La-Z-Boy Chairman, President and CEO Kurt Darrow said that the Lea youth business is “not a strategic fit from a size perspective in terms of its revenue or earnings, and we believe our efforts would be enhanced by focusing our resources on the core case goods product lines, which include bedroom, dining room and occasional pieces, positioned in the mid to upper-mid price points of the market.”
Darrow said the company will continue to service its existing Lea dealers until it finds a new owner for the youth business.
The company will also consolidate its warehouse and repair operations from two North Wilkesboro, N.C., facilities to Hudson. These facilities, which total about 520,000 square feet, will be idled at the end of 2014 and will be marketed for sale along with woodworking equipment in Hudson.
Darrow said the move to an all-import case goods model is aimed at making the company more competitive.
He said the company determined that it cannot generate enough domestic volume to support the size facility it operates in Hudson and that the move is expected to “strengthen our positioning and performance in the segment. With strong manufacturing partners and a global supply chain team on the ground in Asia managing quality and logistics, we will seamlessly transition our remaining domestic bedroom product offerings. We remain firmly committed to ensuring our dealers and their customers continue to receive the excellent service they have come to expect and depend on from La-Z-Boy Inc.”
Darrow said the move will not affect Kincaid’s upholstery program and that it will honor all existing orders in its current backlog.

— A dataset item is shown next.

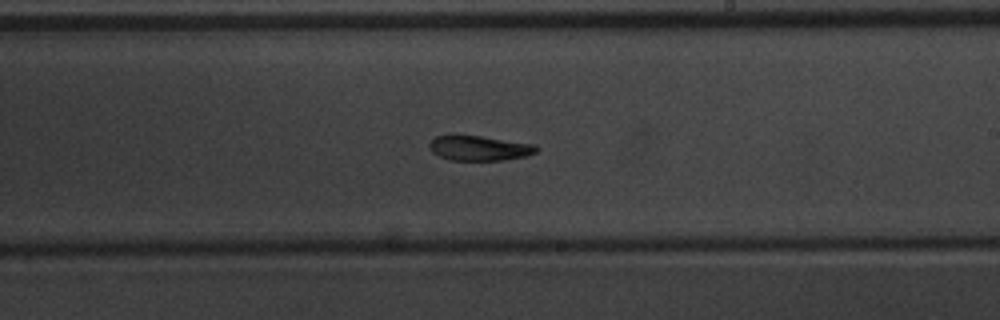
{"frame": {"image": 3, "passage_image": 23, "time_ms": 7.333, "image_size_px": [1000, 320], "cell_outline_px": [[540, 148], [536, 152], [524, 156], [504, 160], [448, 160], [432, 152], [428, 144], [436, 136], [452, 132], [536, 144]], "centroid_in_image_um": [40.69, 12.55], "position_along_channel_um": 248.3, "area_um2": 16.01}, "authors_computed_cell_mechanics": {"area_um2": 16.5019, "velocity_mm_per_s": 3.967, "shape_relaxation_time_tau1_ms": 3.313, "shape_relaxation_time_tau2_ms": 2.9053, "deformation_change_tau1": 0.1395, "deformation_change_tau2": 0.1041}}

He said that despite the changes, case goods represents an “integral component of our total product offering to the consumer. In addition to the many independent dealers carrying our various case goods brands, our wood business plays a significant role at our La-Z-Boy Furniture Galleries stores in terms of occasional pieces and as part of our growing In-Home Design program. We are committed to the case goods business and believe these changes will position the segment to contribute to the company's overall growth and profitability plan."

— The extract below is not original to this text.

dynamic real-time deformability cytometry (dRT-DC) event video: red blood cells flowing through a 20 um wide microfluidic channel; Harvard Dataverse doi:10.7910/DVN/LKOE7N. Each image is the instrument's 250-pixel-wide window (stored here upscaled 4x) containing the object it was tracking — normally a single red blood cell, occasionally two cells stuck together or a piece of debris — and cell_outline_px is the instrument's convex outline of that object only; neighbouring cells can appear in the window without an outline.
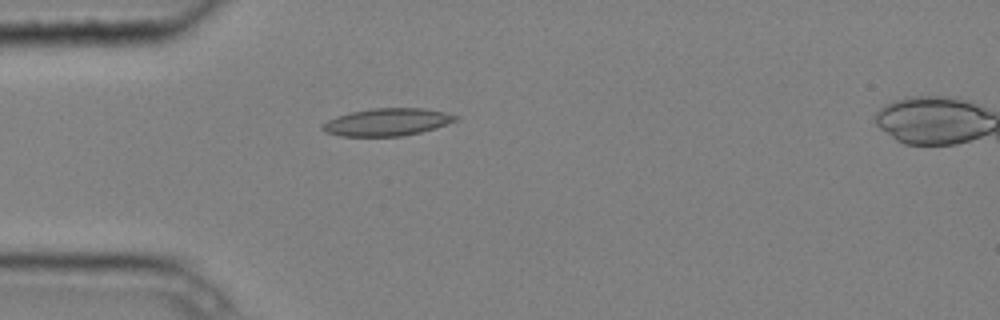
{"species": "common noctule bat (a hibernating species)", "species_latin": "Nyctalus noctula", "temperature_condition": "cold", "stored_images_in_passage": 2, "camera_frame_rate_fps": 3000, "um_per_image_px": 0.085, "animal": {"sex": "male", "body_mass_g": 20.4}, "frame": {"image": 1, "passage_image": 2, "time_ms": 0.333, "image_size_px": [1000, 320], "cell_outline_px": [[460, 120], [436, 128], [404, 136], [340, 136], [328, 132], [320, 128], [328, 120], [336, 116], [352, 112], [372, 108], [424, 108], [444, 112], [460, 116]], "centroid_in_image_um": [32.98, 10.37], "position_along_channel_um": 52.0, "area_um2": 21.33}}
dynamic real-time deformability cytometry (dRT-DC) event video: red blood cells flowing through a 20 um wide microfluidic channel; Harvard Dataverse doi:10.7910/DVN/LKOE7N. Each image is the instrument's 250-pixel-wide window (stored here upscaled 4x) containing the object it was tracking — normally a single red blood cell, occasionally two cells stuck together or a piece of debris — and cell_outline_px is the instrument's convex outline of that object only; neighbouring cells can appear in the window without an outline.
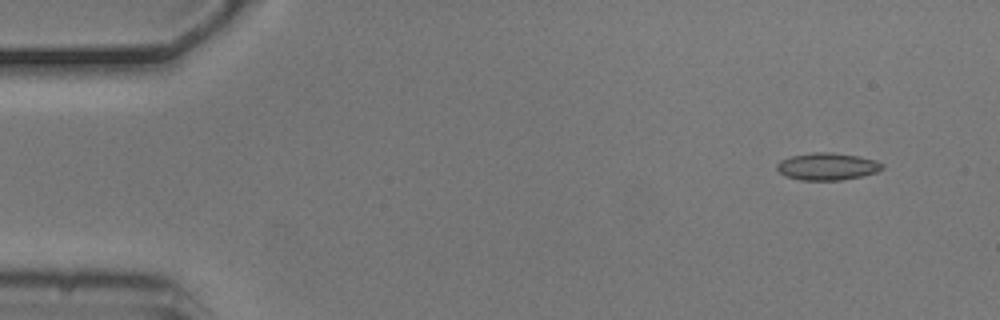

La-Z-Boy said the restructuring will result in pre-tax charges in the range of $13 million to $15 million, or 15 to 17 cents per share after tax. These charges, it said, will be primarily for the “impairment of certain long-lived assets and inventory and will also include severance, benefits and other associated costs.”
Most of these charges, it said, will be incurred in the fourth quarter of the company's 2014 fiscal year. The remainder will be incurred in the first half of fiscal 2015. The Lea business also will be reported as discontinued operations commencing with the fourth quarter of fiscal 2014, the company said.